*Task prompt*:
Your answer should consist of the lines holding "feet", copied from the material below.

Data listing below:

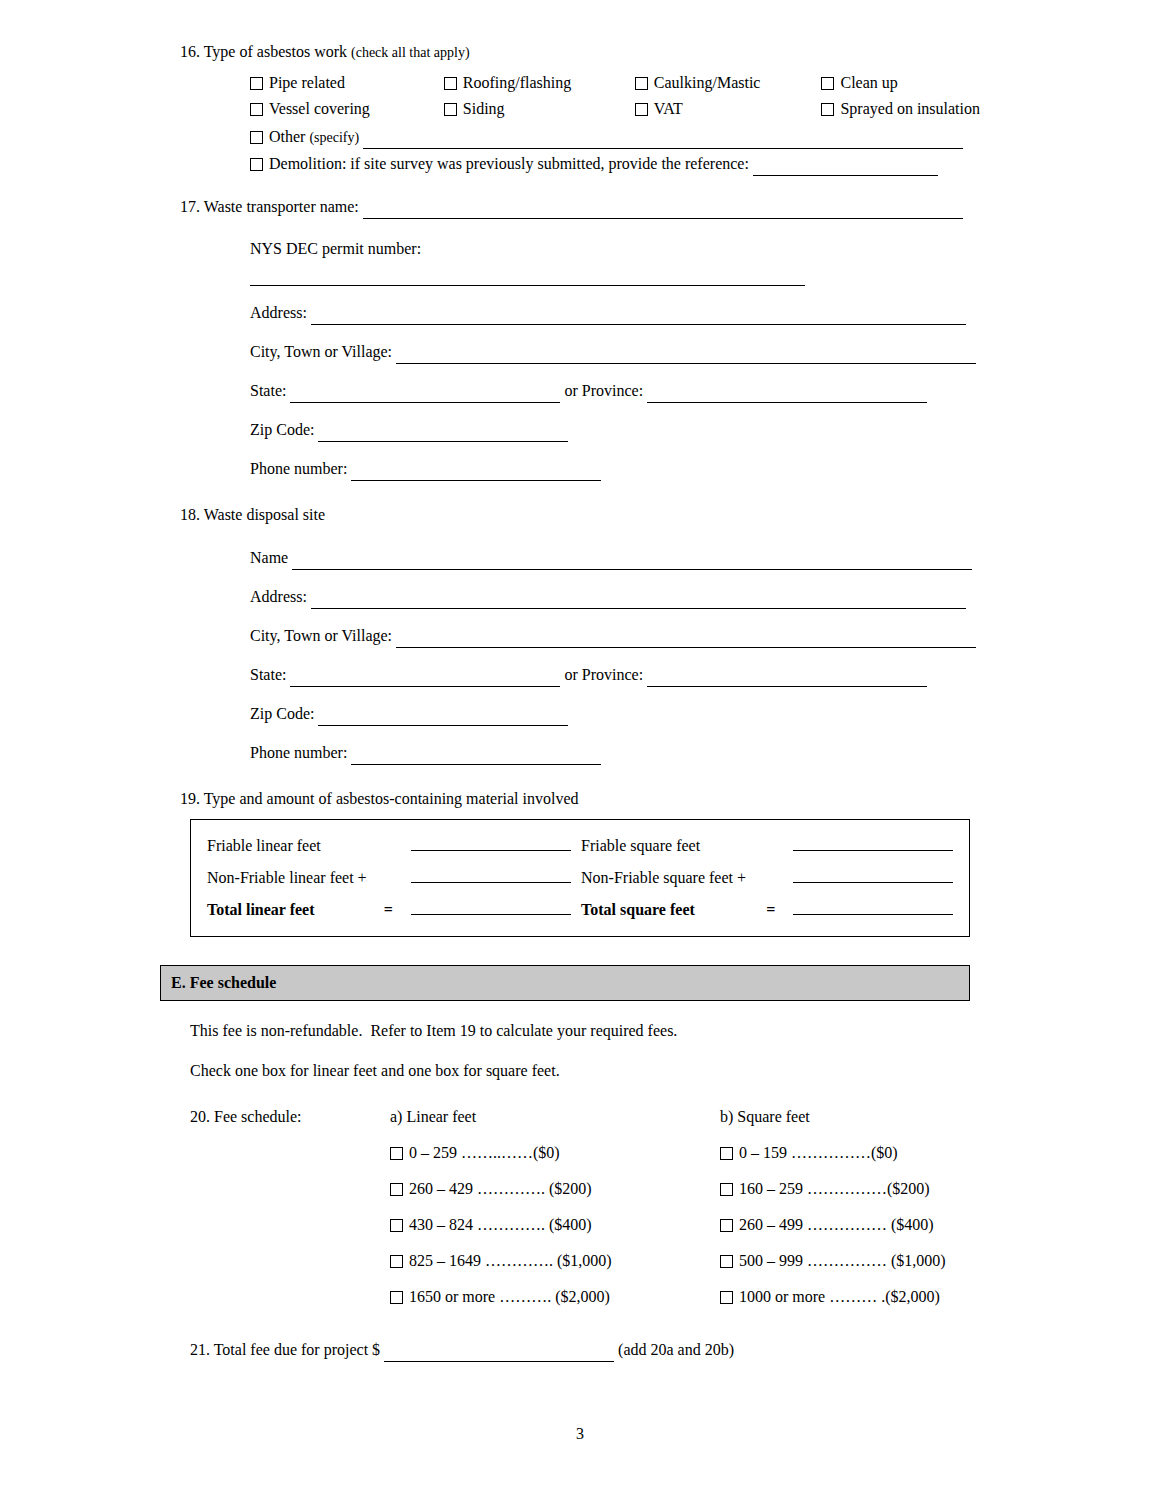16. Type of asbestos work (check all that apply)
| Pipe related | Roofing/flashing | Caulking/Mastic | Clean up |
| Vessel covering | Siding | VAT | Sprayed on insulation |
Other (specify)
Demolition: if site survey was previously submitted, provide the reference:
17. Waste transporter name:
NYS DEC permit number:
Address:
City, Town or Village:
State: or Province:
Zip Code:
Phone number:
18. Waste disposal site
Name
Address:
City, Town or Village:
State: or Province:
Zip Code:
Phone number:
19. Type and amount of asbestos-containing material involved
| Friable linear feet | | | Friable square feet | | |
| Non-Friable linear feet + | | | Non-Friable square feet + | | |
| Total linear feet | = | | Total square feet | = | |
E. Fee schedule
This fee is non-refundable. Refer to Item 19 to calculate your required fees.
Check one box for linear feet and one box for square feet.
| 20. Fee schedule: | a) Linear feet | b) Square feet |
| | 0 – 259 ……..……($0) | 0 – 159 ……………($0) |
| | 260 – 429 …………. ($200) | 160 – 259 ……………($200) |
| | 430 – 824 …………. ($400) | 260 – 499 …………… ($400) |
| | 825 – 1649 …………. ($1,000) | 500 – 999 …………… ($1,000) |
| | 1650 or more ………. ($2,000) | 1000 or more ……… .($2,000) |
21. Total fee due for project $ (add 20a and 20b)
3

End of Data listing.

*Answer box*:
| Friable linear feet | | | Friable square feet | | |
| Non-Friable linear feet + | | | Non-Friable square feet + | | |
| Total linear feet | = | | Total square feet | = | |
Check one box for linear feet and one box for square feet.
| 20. Fee schedule: | a) Linear feet | b) Square feet |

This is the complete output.